A short time later, the National Football League also took action against Rice, who was entering his seventh NFL season.
"Commissioner Roger Goodell has announced that based on the new video evidence that became available today he has imposed an indefinite suspension on Ray Rice," the league said in a statement.
Ravens head coach John Harbaugh spoke to reporters later on Monday, saying he had not previously seen the video.
"It's something we saw for the first time today, you know, all of us. And it changed things, of course. It made things a little bit different," Harbaugh said.
During the summer, Harbaugh had said: "I stand behind Ray. He's a heck of a guy. He's done everything right since. He made a mistake."

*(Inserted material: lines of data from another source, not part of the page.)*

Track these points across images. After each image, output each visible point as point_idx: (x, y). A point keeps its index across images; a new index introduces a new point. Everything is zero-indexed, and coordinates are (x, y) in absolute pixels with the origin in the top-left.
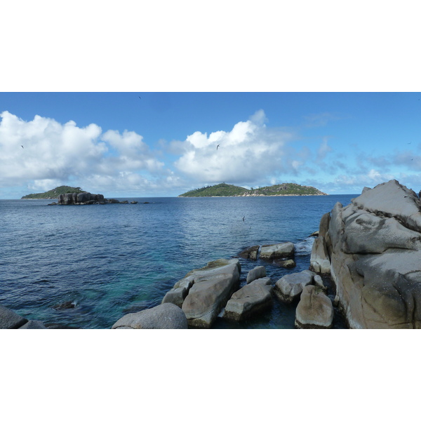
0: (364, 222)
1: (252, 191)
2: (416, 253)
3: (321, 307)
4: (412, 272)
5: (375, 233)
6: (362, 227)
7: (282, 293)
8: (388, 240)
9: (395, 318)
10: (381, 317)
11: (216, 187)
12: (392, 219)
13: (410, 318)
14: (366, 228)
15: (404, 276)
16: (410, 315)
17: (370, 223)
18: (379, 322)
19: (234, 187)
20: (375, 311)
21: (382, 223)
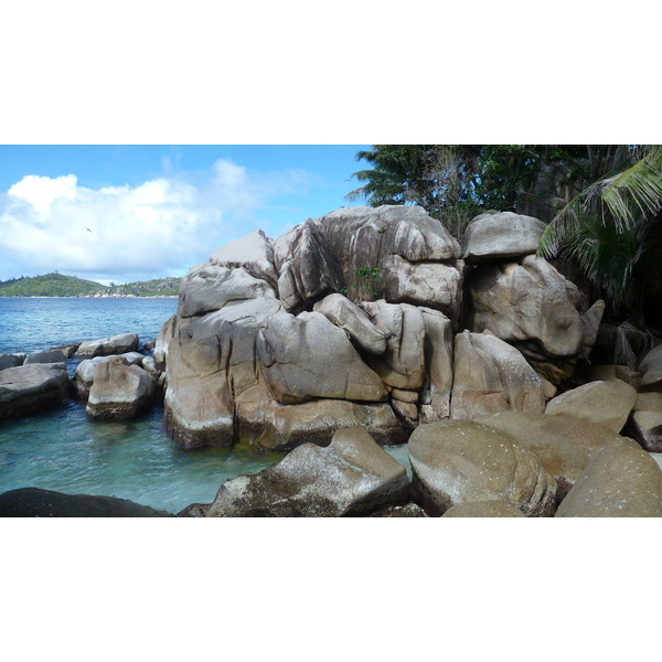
0: (210, 275)
1: (113, 288)
2: (254, 301)
3: (124, 376)
4: (242, 318)
5: (218, 285)
6: (204, 280)
7: (82, 382)
8: (229, 291)
9: (207, 368)
10: (195, 371)
11: (40, 279)
12: (241, 269)
13: (223, 364)
14: (209, 282)
15: (230, 323)
16: (224, 360)
17: (215, 276)
18: (191, 377)
19: (76, 281)
20: (189, 366)
21: (228, 274)
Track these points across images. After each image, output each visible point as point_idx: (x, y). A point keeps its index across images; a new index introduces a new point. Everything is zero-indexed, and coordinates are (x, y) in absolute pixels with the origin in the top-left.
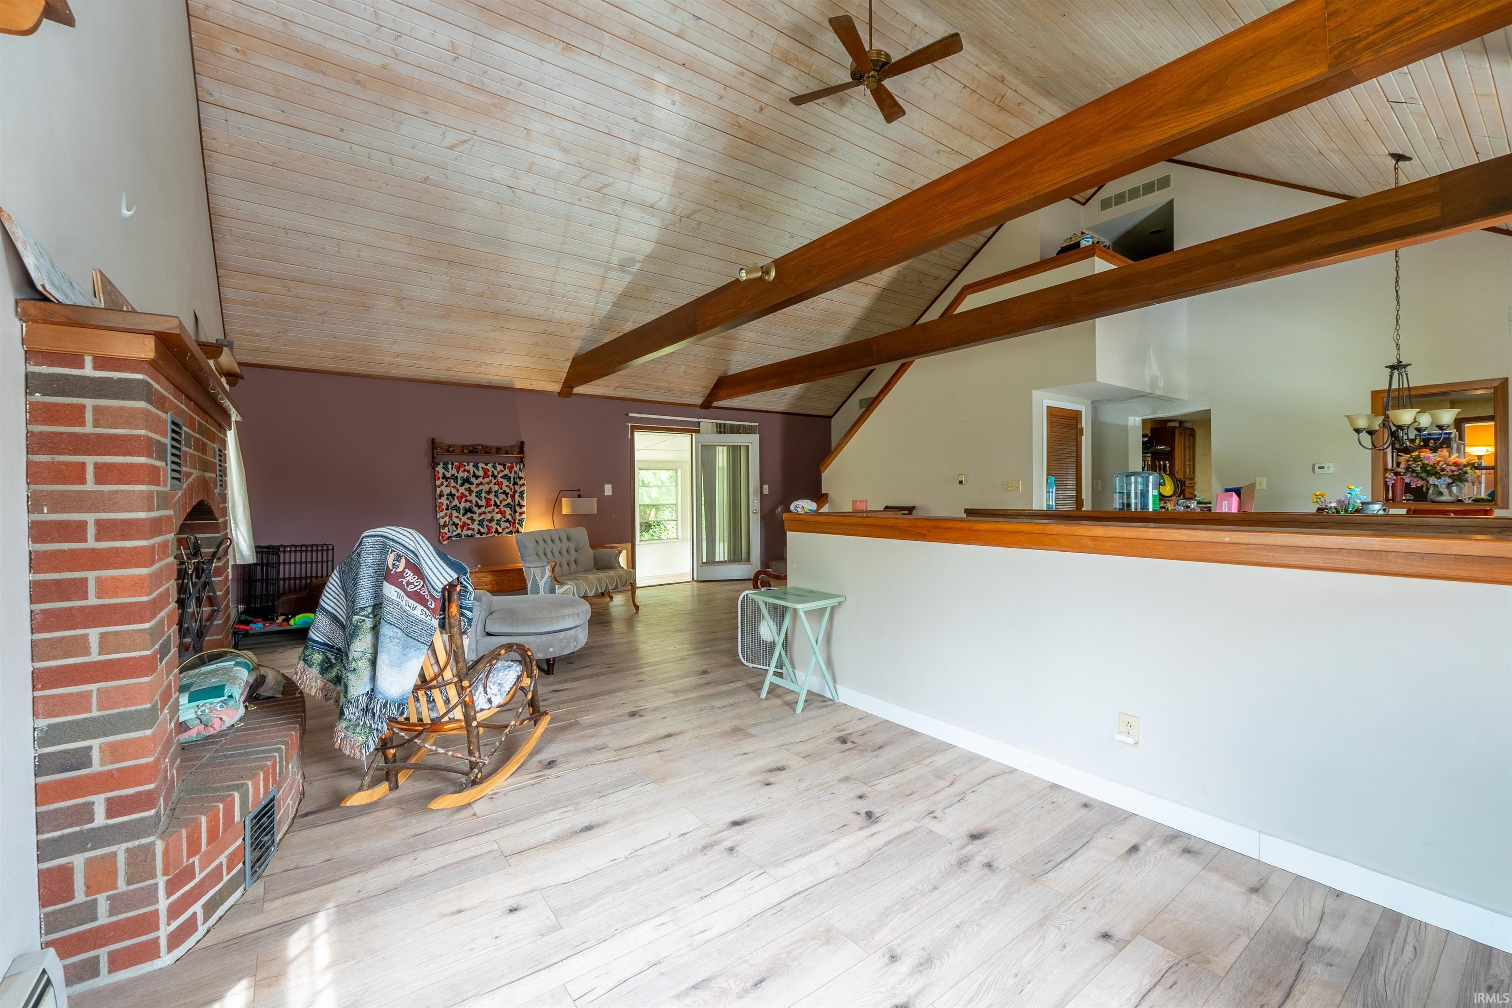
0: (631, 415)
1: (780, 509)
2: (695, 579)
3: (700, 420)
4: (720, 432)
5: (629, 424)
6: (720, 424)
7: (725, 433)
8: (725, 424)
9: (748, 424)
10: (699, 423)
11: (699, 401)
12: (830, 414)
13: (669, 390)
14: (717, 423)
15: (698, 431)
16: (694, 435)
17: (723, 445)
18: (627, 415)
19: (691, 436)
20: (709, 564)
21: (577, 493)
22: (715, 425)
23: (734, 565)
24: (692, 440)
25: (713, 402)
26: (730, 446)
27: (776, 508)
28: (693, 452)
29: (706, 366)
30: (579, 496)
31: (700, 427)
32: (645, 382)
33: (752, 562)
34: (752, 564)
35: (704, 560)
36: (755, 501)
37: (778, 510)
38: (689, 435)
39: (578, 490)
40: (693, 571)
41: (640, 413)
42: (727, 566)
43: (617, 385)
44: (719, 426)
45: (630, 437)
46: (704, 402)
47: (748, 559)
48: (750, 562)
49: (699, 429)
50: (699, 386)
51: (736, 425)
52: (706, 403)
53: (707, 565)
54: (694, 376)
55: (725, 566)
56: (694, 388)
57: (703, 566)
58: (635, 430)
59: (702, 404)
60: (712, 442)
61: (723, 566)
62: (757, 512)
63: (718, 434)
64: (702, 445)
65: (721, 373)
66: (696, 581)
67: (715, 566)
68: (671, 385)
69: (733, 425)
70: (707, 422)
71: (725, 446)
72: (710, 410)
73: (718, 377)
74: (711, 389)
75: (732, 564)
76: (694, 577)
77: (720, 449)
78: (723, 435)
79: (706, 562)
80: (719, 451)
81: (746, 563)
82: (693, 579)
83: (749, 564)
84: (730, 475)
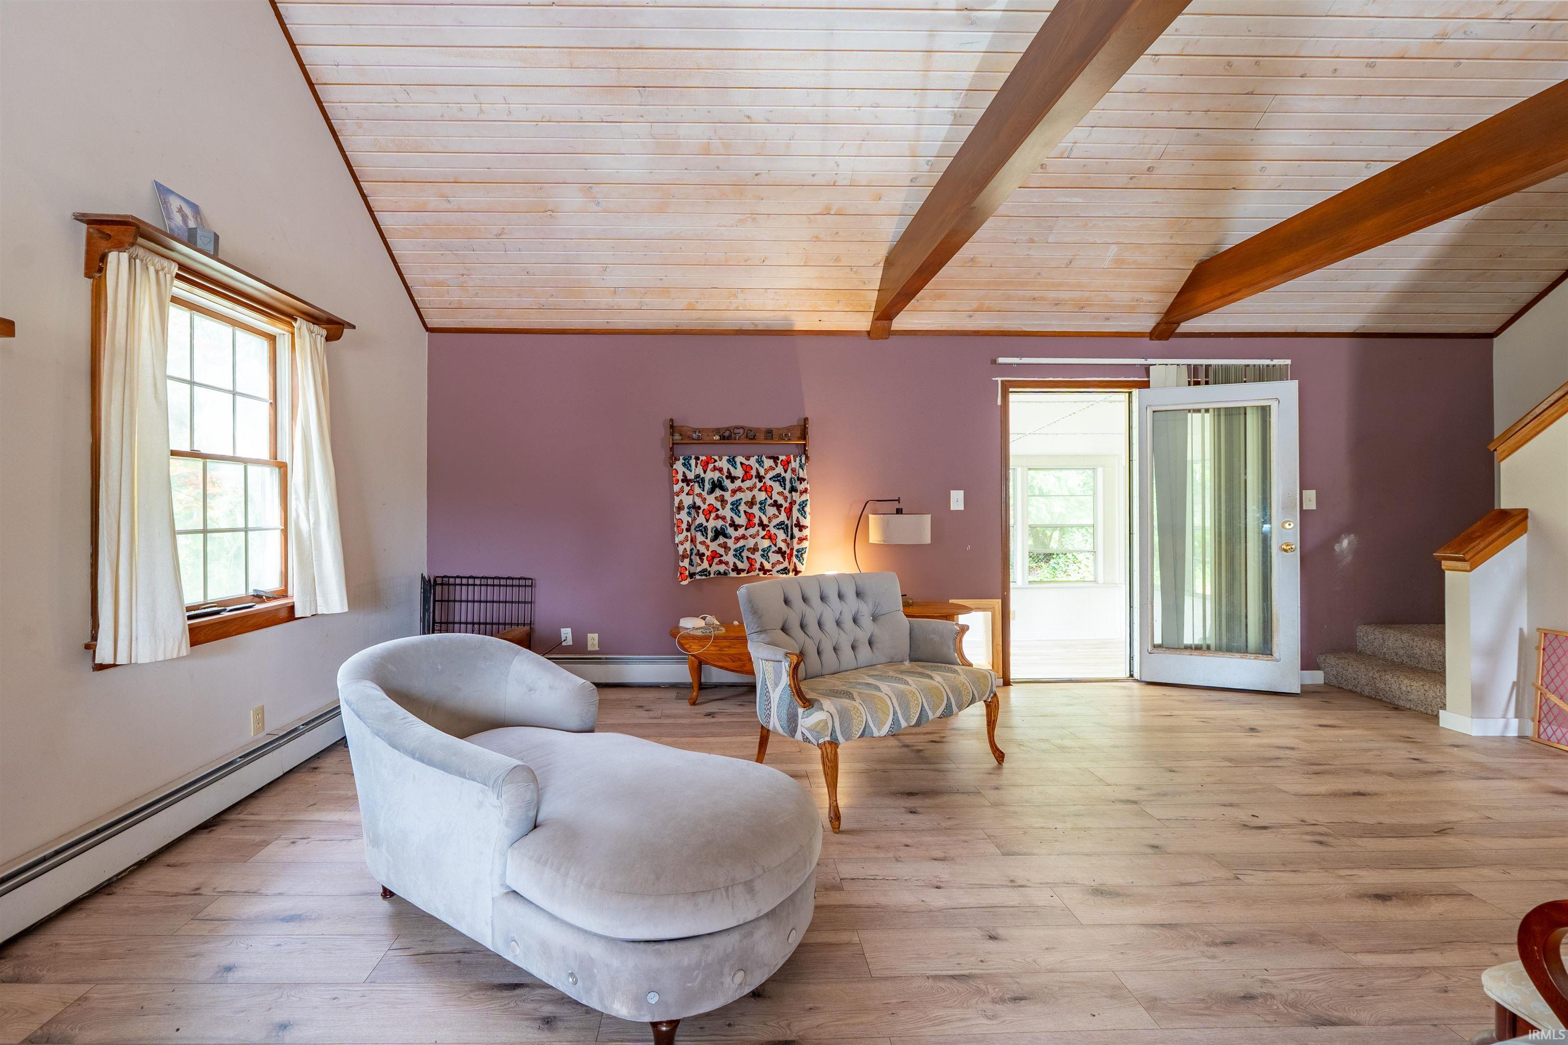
0: (1001, 360)
1: (1345, 543)
2: (1137, 675)
3: (1150, 361)
4: (1197, 383)
5: (999, 379)
6: (1196, 367)
7: (1207, 383)
8: (1209, 366)
9: (1265, 361)
10: (1147, 369)
11: (1146, 324)
12: (1493, 330)
13: (1081, 307)
14: (1189, 365)
15: (1146, 385)
16: (1135, 392)
17: (1203, 411)
18: (994, 362)
19: (1130, 393)
20: (1168, 648)
21: (896, 505)
22: (1185, 369)
23: (1230, 658)
24: (1130, 402)
25: (1178, 324)
26: (1219, 409)
27: (1337, 538)
28: (1133, 427)
29: (1167, 240)
30: (899, 511)
31: (1148, 376)
32: (1029, 294)
33: (1276, 654)
34: (1277, 661)
35: (1158, 640)
36: (1287, 526)
37: (1341, 546)
38: (1126, 392)
39: (898, 500)
40: (1131, 658)
41: (1021, 356)
42: (1214, 657)
43: (975, 305)
44: (1194, 371)
45: (999, 403)
46: (1158, 324)
47: (1266, 649)
48: (1272, 655)
49: (1146, 379)
50: (1150, 290)
51: (1235, 366)
52: (1163, 327)
53: (1164, 649)
54: (1138, 267)
55: (1209, 656)
56: (1137, 296)
57: (1156, 651)
58: (1011, 390)
59: (1155, 328)
60: (1178, 404)
61: (1202, 655)
62: (1292, 548)
63: (1193, 388)
64: (1154, 412)
65: (1202, 253)
66: (1137, 681)
67: (1183, 654)
68: (1087, 294)
69: (1227, 368)
70: (1166, 365)
71: (1207, 411)
72: (1172, 340)
73: (1196, 262)
74: (1175, 296)
75: (1228, 655)
76: (1134, 672)
77: (1197, 416)
78: (1202, 388)
79: (1161, 643)
80: (1195, 420)
81: (1261, 656)
82: (1131, 676)
83: (1269, 660)
84: (1220, 469)
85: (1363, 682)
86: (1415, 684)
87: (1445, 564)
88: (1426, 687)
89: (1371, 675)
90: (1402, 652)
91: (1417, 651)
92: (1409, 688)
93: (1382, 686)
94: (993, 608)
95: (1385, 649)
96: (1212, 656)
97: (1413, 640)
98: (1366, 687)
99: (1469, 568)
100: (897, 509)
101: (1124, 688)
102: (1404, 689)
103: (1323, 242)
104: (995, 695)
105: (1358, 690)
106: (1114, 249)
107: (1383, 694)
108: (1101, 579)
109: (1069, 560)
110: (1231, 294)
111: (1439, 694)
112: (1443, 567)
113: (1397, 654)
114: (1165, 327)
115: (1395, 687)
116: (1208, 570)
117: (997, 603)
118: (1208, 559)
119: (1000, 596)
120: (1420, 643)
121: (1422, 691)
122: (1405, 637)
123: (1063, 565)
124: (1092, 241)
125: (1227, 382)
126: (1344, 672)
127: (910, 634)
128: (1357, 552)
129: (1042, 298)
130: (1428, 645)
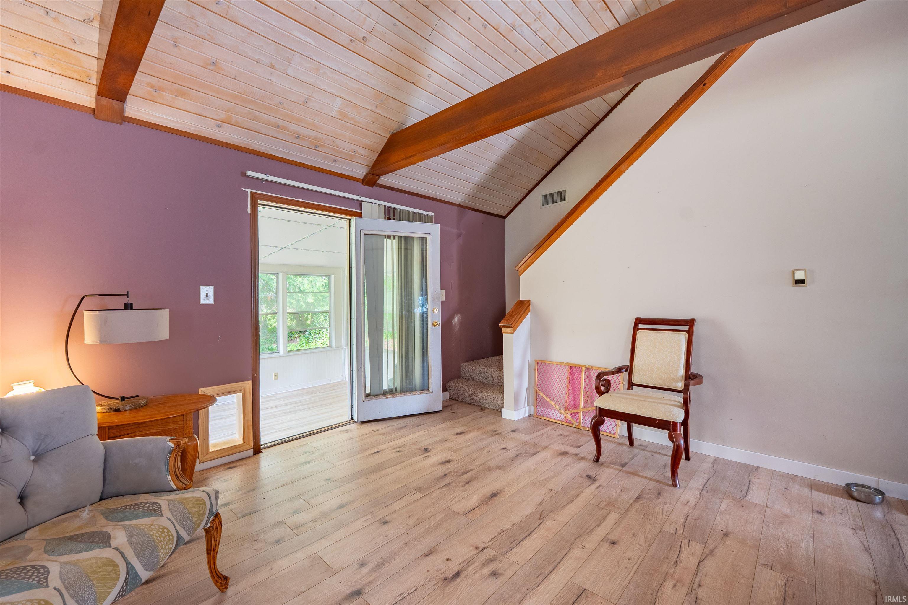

An NFL spokesman said the league had not seen the new video before suspending the 27-year-old Rice for two games, a punishment widely seen as too lenient.
Rice and Palmer eventually married, a day after he was indicted by a grand jury on third-degree aggravated assault. After Palmer declined to testify against her husband, the charges were dropped and he agreed to court-supervised counseling.
The earlier two-game suspension and $500,000 fine given to Rice by Goodell sparked a firestorm of criticism.
Goodell conceded afterward that "I didn't get it right," and helped pushed through changes in the league's policy for domestic abuse by players, making the sanctions much harsher.